#### The data:

---------------

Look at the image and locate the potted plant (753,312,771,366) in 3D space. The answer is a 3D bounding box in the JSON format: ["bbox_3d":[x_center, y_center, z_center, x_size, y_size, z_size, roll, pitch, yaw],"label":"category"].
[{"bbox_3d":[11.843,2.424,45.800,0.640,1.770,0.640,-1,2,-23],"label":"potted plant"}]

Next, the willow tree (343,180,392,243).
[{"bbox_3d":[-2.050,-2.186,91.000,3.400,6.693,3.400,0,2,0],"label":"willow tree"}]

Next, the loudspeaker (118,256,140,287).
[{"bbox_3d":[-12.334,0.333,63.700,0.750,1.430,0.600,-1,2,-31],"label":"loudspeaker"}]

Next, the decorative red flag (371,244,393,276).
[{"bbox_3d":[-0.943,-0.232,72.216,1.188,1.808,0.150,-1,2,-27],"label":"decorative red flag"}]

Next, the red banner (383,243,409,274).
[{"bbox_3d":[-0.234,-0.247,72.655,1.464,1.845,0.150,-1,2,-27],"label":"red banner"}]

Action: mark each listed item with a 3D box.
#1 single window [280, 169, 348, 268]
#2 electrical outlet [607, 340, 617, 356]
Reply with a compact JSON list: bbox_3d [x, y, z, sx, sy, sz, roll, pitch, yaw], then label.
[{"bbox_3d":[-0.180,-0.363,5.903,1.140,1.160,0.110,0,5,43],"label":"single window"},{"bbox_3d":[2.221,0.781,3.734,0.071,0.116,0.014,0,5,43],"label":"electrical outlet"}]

---------------

#### Problem:
Exact transcription of the records is all that is wanted.

#### Response below:
Look at the image and locate the potted plant (753,312,771,366) in 3D space. The answer is a 3D bounding box in the JSON format: ["bbox_3d":[x_center, y_center, z_center, x_size, y_size, z_size, roll, pitch, yaw],"label":"category"].
[{"bbox_3d":[11.843,2.424,45.800,0.640,1.770,0.640,-1,2,-23],"label":"potted plant"}]

Next, the willow tree (343,180,392,243).
[{"bbox_3d":[-2.050,-2.186,91.000,3.400,6.693,3.400,0,2,0],"label":"willow tree"}]

Next, the loudspeaker (118,256,140,287).
[{"bbox_3d":[-12.334,0.333,63.700,0.750,1.430,0.600,-1,2,-31],"label":"loudspeaker"}]

Next, the decorative red flag (371,244,393,276).
[{"bbox_3d":[-0.943,-0.232,72.216,1.188,1.808,0.150,-1,2,-27],"label":"decorative red flag"}]

Next, the red banner (383,243,409,274).
[{"bbox_3d":[-0.234,-0.247,72.655,1.464,1.845,0.150,-1,2,-27],"label":"red banner"}]

Action: mark each listed item with a 3D box.
#1 single window [280, 169, 348, 268]
#2 electrical outlet [607, 340, 617, 356]
Reply with a compact JSON list: bbox_3d [x, y, z, sx, sy, sz, roll, pitch, yaw], then label.
[{"bbox_3d":[-0.180,-0.363,5.903,1.140,1.160,0.110,0,5,43],"label":"single window"},{"bbox_3d":[2.221,0.781,3.734,0.071,0.116,0.014,0,5,43],"label":"electrical outlet"}]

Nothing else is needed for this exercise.